Hélène Rossignol réédite son ouvrage consacré aux femmes de Douarnenez (Finistère), avec le texte intégral de la militante communiste Lucie Colliard, « Une belle grève de femmes », paru en 1925. Ce document rare restitue la parole des ouvrières d’usines douarnenistes lors de la grande grève de 1924. Des témoignages directs éclairants sur les coulisses du mouvement et sur l’époque.
Par Sounkoura-Jeanne DEMBÉLÉ.
C’est un document rare que l’anthropologue Hélène Rossignol publie dans la quatrième réédition de son ouvrage Pour une identité douarneniste, Les femmes dans la société de marins-pêcheurs de Douarnenez . Une belle grève de femmes, texte de la militante et syndicaliste Lucie Colliard, restitue la parole des sardinières douarnenistes lors de la grande grève de novembre 1924 à janvier 1925. Des témoignages directs éclairants sur les coulisses de ce mouvement majeur dans l’histoire des luttes sociales.
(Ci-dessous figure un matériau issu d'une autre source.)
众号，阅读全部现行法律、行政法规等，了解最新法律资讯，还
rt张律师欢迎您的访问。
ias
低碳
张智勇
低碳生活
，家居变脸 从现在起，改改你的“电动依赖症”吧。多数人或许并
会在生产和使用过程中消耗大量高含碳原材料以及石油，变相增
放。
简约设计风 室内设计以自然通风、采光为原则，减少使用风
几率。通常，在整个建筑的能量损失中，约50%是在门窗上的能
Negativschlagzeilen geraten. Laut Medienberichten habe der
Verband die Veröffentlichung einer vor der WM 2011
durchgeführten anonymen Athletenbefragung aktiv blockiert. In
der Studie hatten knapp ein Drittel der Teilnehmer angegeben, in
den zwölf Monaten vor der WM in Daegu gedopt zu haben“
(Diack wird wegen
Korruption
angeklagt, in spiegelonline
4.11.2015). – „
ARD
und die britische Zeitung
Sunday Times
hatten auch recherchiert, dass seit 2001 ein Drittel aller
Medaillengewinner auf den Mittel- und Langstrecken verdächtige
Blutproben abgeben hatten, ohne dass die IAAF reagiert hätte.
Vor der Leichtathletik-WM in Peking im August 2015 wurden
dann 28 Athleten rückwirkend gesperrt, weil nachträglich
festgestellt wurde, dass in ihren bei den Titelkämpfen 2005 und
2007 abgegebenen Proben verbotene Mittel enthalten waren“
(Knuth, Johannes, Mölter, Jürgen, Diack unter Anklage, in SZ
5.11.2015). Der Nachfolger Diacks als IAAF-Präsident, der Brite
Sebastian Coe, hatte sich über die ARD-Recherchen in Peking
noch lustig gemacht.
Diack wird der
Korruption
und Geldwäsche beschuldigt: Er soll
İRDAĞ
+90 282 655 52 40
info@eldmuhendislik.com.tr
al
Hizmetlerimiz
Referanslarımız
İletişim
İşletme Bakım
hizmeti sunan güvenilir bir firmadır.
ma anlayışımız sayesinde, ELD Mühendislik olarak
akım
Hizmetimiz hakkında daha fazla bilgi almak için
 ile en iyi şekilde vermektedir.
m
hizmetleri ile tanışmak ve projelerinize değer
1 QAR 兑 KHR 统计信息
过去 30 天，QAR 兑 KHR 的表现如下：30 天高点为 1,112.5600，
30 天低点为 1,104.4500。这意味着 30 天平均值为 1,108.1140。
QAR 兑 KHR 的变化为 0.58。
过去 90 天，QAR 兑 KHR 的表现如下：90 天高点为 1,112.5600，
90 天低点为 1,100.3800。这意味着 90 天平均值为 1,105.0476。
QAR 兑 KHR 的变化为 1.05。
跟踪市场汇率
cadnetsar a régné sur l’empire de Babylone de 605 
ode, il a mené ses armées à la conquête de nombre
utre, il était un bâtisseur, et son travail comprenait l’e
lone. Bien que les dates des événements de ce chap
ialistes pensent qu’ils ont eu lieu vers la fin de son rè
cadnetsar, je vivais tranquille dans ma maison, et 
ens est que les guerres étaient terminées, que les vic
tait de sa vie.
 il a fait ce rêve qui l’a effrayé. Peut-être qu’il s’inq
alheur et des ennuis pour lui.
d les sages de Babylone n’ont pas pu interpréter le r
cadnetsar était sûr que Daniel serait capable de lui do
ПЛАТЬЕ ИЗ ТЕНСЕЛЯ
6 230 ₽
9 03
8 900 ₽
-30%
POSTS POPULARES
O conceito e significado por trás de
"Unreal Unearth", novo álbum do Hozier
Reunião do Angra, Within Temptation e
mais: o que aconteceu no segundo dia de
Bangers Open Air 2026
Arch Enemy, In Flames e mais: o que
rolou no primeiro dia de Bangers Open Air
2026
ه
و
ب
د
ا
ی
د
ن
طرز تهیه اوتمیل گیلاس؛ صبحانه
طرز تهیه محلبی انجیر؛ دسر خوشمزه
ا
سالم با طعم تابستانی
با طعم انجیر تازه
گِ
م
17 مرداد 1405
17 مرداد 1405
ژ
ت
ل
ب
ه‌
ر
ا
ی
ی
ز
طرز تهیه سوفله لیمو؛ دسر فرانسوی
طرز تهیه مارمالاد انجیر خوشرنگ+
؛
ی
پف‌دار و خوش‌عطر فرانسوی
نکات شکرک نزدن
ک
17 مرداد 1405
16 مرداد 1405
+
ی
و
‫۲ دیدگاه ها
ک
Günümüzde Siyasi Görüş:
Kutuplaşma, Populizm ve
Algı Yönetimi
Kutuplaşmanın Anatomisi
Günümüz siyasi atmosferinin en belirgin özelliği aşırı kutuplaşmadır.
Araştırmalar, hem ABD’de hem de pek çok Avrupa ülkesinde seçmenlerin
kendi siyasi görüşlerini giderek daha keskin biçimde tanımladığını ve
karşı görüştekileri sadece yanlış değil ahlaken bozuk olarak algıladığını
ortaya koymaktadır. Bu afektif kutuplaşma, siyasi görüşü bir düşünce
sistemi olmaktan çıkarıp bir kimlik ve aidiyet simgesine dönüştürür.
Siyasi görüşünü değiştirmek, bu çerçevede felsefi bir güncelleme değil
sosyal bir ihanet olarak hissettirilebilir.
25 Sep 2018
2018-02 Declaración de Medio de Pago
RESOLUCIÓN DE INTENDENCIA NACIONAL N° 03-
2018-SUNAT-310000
Qui était Lucie Colliard (1877-1961), autrice du texte Une belle grève de femmes que vous publiez en intégralité dans la quatrième réédition de votre livre ?
C’était une pionnière du féminisme, aux origines savoyardes. Issue d’un milieu modeste, elle a fait des études et devint une excellente institutrice. Mais ses prises de position pacifistes après la Première Guerre mondiale lui ont valu d’être révoquée par le ministère de l’Éducation en 1918, avant d’être finalement réintégrée en 1925. Entre-temps, elle est devenue militante au jeune Parti communiste français (PCF) et membre de la Confédération générale du travail unitaire (CGTU).
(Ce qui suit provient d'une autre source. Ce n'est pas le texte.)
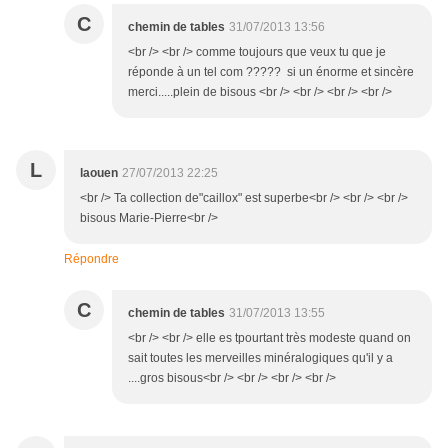
C
chemin de tables
31/07/2013 13:56
<br /> <br /> comme toujours que veux tu que je
réponde à un tel com ????? si un énorme et sincère
merci.....plein de bisous <br /> <br /> <br /> <br />
L
laouen
27/07/2013 22:25
<br /> Ta collection de"caillox" est superbe<br /> <br /> <br />
bisous Marie-Pierre<br />
Répondre
C
chemin de tables
31/07/2013 13:55
<br /> <br /> elle es tpourtant très modeste quand on
sait toutes les merveilles minéralogiques qu'il y a
....gros bisous<br /> <br /> <br /> <br />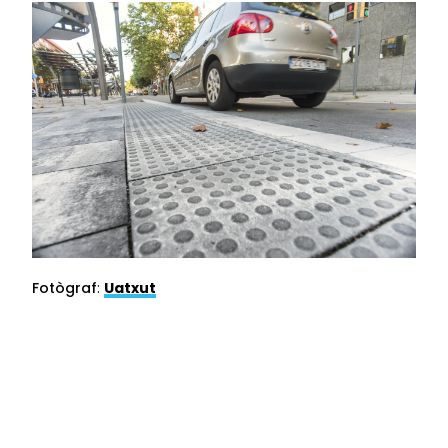
Fotògraf
:
Uatxut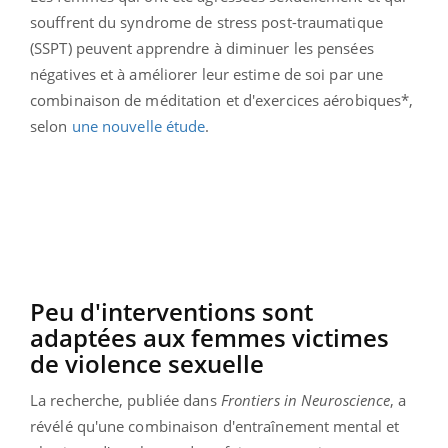
souffrent du syndrome de stress post-traumatique
(SSPT) peuvent apprendre à diminuer les pensées
négatives et à améliorer leur estime de soi par une
combinaison de méditation et d'exercices aérobiques*,
selon
une nouvelle étude
.
Peu d'interventions sont
adaptées aux femmes victimes
de violence sexuelle
La recherche, publiée dans
Frontiers in Neuroscience
, a
révélé qu'une combinaison d'entraînement mental et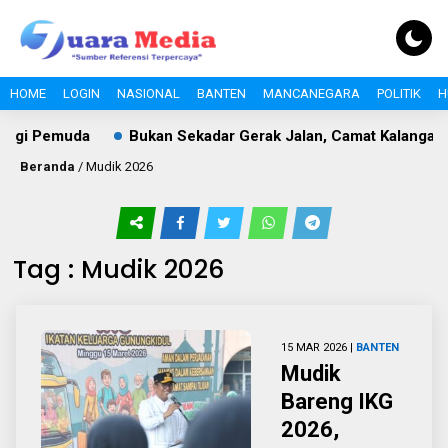
HOME
LOGIN
NASIONAL
BANTEN
MANCANEGARA
POLITIK
H
ergi Pemuda
Bukan Sekadar Gerak Jalan, Camat Kalanganya
Beranda
/
Mudik 2026
Tag : Mudik 2026
15 MAR 2026 |
BANTEN
Mudik
Bareng IKG
2026,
Quel rôle a-t-elle joué dans la grande grève des sardinières de 1924 ?
Avec une dizaine d’autres syndicalistes de différents coins de la France, Lucie Colliard est venue de Paris apporter son aide aux ouvrières pour structurer le mouvement. Elle a, par exemple, crée le comité de grève, organisé les manifestations journalières et soupes populaires… Elle parlait aux femmes de contrôle des naissances, les encourageait à se syndiquer, créant le syndicat de l’industrie, de l’alimentation et de la conserve. Elle leur proposait d’aller plus loin dans leurs revendications (1). De demander, par exemple, un salaire égal à celui des hommes, de mettre en place des crèches sur le lieu de travail.
Lucie Colliard avait, en outre, la volonté de faire évoluer les mentalités des femmes. Un discours qui ne trouvait pas vraiment de l’écho auprès des ouvrières d’usines. Car n’oublions pas qu’à l’époque, elles étaient très pratiquantes et restaient fidèles à leur religion. Malgré ces divergences, Lucie Colliard a su fédérer. En véritable militante, elle était capable d’entendre la parole des autres et de tracer des pistes pour d’autres combats. Elle a donné aux grévistes l’énergie et la détermination à aller jusqu’au bout.
Pourquoi publier ce texte dans votre ouvrage ?
Une belle grève de femmes est un compte rendu de la grève, publié aux éditions de L’Humanité [organe de presse du PCF à l’époque] en 1925. Lucie Colliard a enquêté, restitué la parole des ouvrières. Ce sont des témoignages directs de l’époque. L’intérêt premier de la publication est donc d’avoir accès à cette « parole vive » assez rare finalement.
Par ailleurs, dans mon livre Pour une identité douarneniste, Les femmes dans la société de marins-pêcheurs de Douarnenez , j’étudie justement la puissance verbale des femmes de Douarnenez. Une parole à la fois politique, syndicale et sociale.
En intégrant le texte complet de Lucie Colliard, je souhaitais caractériser au mieux le discours d’une militante communiste et féministe, face à celui des grévistes déterminées, avides de progrès social et de dignité, sans vouloir pour autant changer leur statut de femme dans la société.
Comment vous êtes-vous procurée ce document ?
Une belle grève de femmes est un petit ouvrage difficile à trouver. Depuis sa publication en 1925, il n’a pas été réédité. En tout cas, pas à ma connaissance. Je l’ai eu par l’intermédiaire d’un ami bibliophile, qui a réussi à mettre la main dessus. J’ai demandé l’autorisation à L’Humanité pour reproduire le texte dans son intégralité.
Pour une identité douarneniste, Les femmes dans la société de marins-pêcheurs de Douarnenez, aux éditions des Traboules. Préface de Jean-Michel Le Boulanger. Disponible dans les librairies de Douarnenez.
(1) Les grévistes réclamaient une augmentation salariale de cinq réaux. La grève a duré 46 jours consécutifs.